A new, controversial and highly visible campaign to challenge the use of sea turtle eggs as aphrodisiacs is being led by an internationally known Argentinian model, Dorismar, as well as members of the mega-popular norteño group Los Tigres del Norte and a multitude of environmental organizations. Buxom, scantily clad and sporting a sexy "come hither" look, Dorismar -- also known as Dorita -- proclaims, "My man doesn't need turtle eggs … Sea turtle eggs DO NOT increase sexual potency!"

Echoing those sentiments, one anonymous partaker recalls, "They sort of tasted like salty snot, really disgusting... I never did get to see if they worked; I couldn't get them down my throat."

Drawing fire from groups like the National Women's Institute of Mexico -- which called the ad degrading to women -- the campaign has also drawn an immense amount of attention.
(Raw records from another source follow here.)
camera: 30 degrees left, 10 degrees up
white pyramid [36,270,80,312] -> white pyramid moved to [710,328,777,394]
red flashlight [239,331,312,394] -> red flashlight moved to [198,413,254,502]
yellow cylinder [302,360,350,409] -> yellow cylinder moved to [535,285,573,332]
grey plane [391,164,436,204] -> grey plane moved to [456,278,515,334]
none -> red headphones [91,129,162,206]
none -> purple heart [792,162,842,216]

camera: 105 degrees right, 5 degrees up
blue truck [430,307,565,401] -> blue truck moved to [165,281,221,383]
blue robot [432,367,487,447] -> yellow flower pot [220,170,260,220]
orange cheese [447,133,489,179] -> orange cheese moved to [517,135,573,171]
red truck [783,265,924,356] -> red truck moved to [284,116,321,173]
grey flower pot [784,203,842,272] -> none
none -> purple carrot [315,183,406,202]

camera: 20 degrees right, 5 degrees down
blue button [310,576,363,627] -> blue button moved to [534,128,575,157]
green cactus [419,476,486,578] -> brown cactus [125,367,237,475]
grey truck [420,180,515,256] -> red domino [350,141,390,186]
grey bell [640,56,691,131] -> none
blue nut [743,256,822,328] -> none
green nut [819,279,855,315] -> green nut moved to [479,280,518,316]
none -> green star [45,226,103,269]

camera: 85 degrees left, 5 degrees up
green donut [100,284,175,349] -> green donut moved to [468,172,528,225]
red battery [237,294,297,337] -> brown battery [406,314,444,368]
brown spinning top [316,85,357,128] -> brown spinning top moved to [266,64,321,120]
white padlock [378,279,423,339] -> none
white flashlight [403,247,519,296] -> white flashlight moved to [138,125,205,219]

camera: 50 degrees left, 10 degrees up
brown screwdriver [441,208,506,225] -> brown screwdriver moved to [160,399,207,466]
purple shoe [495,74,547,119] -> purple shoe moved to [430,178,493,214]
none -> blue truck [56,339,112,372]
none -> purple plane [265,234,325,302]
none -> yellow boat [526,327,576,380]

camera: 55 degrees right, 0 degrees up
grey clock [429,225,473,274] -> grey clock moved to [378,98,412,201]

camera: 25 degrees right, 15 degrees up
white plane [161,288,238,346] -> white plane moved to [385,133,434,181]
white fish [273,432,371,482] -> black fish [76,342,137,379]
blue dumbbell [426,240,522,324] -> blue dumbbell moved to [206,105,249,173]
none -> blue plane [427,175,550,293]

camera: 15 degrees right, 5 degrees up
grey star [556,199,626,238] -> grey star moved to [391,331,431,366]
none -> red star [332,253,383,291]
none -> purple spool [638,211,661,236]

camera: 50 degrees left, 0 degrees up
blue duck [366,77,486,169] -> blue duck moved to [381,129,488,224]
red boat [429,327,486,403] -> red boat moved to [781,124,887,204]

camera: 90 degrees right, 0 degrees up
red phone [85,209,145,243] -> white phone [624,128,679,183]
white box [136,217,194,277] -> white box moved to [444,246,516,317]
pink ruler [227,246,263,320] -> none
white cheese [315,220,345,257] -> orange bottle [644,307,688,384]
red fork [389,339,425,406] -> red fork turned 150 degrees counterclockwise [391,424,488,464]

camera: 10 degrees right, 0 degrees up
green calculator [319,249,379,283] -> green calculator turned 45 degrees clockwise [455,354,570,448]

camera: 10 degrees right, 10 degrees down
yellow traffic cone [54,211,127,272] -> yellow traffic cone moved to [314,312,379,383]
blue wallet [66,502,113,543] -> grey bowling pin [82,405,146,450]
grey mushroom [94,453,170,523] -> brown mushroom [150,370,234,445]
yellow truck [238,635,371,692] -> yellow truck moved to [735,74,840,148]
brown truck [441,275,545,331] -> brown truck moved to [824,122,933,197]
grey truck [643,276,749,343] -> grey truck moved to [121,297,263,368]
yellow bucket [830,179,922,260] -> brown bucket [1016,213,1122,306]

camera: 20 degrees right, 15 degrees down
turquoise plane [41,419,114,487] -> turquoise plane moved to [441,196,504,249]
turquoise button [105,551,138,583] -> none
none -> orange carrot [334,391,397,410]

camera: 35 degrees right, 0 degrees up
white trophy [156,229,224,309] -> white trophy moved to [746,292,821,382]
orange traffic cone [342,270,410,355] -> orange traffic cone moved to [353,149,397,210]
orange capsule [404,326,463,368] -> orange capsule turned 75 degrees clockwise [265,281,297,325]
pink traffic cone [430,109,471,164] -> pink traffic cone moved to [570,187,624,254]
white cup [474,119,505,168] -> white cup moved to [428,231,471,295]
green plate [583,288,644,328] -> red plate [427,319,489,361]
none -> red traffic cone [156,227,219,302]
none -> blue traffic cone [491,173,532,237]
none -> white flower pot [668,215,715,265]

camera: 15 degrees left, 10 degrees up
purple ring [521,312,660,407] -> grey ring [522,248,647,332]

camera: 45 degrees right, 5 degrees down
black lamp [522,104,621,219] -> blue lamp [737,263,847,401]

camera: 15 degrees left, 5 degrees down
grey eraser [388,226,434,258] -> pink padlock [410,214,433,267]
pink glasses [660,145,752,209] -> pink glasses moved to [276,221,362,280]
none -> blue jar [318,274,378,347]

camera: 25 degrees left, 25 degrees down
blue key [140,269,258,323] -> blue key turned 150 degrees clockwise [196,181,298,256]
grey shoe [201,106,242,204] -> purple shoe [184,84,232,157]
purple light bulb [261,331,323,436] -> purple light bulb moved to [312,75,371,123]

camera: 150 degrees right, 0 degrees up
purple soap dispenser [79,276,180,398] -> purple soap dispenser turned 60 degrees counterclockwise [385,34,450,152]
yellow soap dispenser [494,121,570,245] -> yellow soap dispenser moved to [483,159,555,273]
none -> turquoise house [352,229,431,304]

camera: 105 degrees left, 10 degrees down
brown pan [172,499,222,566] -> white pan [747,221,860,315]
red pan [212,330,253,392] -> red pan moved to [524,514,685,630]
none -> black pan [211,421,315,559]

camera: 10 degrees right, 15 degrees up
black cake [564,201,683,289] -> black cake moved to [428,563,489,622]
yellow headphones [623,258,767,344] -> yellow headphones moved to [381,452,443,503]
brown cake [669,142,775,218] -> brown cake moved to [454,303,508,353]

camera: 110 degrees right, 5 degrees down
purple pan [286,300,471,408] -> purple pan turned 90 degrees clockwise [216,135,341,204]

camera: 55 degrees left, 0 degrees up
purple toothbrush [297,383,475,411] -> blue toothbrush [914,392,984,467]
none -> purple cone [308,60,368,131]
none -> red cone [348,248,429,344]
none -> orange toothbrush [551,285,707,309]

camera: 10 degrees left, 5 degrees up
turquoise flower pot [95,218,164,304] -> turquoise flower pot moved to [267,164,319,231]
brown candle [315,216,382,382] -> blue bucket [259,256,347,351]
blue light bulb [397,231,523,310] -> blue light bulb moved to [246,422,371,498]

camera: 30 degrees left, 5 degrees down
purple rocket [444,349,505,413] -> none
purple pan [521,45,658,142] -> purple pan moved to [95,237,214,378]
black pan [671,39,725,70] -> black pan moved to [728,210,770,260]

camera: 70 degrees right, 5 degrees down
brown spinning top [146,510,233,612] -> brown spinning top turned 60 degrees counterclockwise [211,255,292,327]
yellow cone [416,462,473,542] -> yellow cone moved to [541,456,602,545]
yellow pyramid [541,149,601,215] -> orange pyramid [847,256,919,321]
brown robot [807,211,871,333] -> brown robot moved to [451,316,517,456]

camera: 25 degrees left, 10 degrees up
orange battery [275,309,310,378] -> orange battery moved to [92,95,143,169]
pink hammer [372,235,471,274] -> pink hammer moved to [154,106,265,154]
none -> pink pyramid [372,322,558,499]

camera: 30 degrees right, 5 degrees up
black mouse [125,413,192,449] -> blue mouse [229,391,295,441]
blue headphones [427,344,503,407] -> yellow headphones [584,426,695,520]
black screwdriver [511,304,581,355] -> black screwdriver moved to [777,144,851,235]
National and international environmental organizations hope this attention will help the turtle population recover.

Far from the madding crowd of cleavage and sexual marketing, the Seri communities of Punta Chueca and Desemboque del Sur have a different approach to saving the turtles. In a small bay near their communities, they've observed "teenaged turtles" come to graze on a highly nutritious underwater sea grass. This past year, the Seri tagged hundreds of turtles and tracked others in an effort to nurture their restoration. For the first time in many years, seven green turtles came to Seri territory to nest.

Gabriel Hoeffer, a 21-year-old Seri sporting denim and a bandana, talks about finding turtles tagged a thousand miles away. "It's important that our traditional knowledge can help restore the turtles, they're a very sacred animal to us," he says.

Gabriel and other Seri youth have formed other associations to work in restoration of Seri environments, culture and economy. "The older turtles swim in the currents, that's how they travel so many thousands of miles. It's like a highway in the ocean," Ramon explains.

The Seri don't just hope to continue their sea- and Sonoran desert-based economy -- which provides up to 70 percent of their foods, according to Gabriel's estimates. They also hope to provide some cash for their economy through eco-tourism, and sale of some of their products through national and international fair trade and gourmet markets.

The Christensen Fund, a Bay Area-based foundation, has supported a number of these initiatives. Christensen Fund Program Officer Enrique Salmon considers the Seri projects to be a critical example of work to restore both ecosystems and cultures. "On a large, landscape scale, the Seri maintain a vast and critical library of Sonoran Desert and Sea turtle ecological knowledge accessible only in Seri origin stories and songs. This is why it's important to preserve...both the biological and cultural diversity of the region."

Elsewhere, Gary Nabhan, at Northern Arizona University's Center for Sustainable Environments is assisting in the marketing efforts and ecotourism support for the Seri.

Since September, federal officials and environmentalists have been placing the Dorismar ads on billboards near Mexico City, and nesting states including Jalisco, Michoacan, and Guerrero. Urging people to report illegal trade to the Federal Attorney General's Office for Environmental Protection (Profepa) at the toll-free 01-800-PROFEPA, the ad campaign will continue to draw attention and criticism.

The Seri plan on continuing to sing for the turtles and take care of their ecosystem -- which also faces threats from potential tidal energy-generating plants and shrimp aquaculture. But on the Sea of Cortez, a 200 million-year-old relative might have a chance of staying around for another millennium. It's only a sign of the times that one of the sea turtles' last hopes may rest on the cleavage of a supermodel.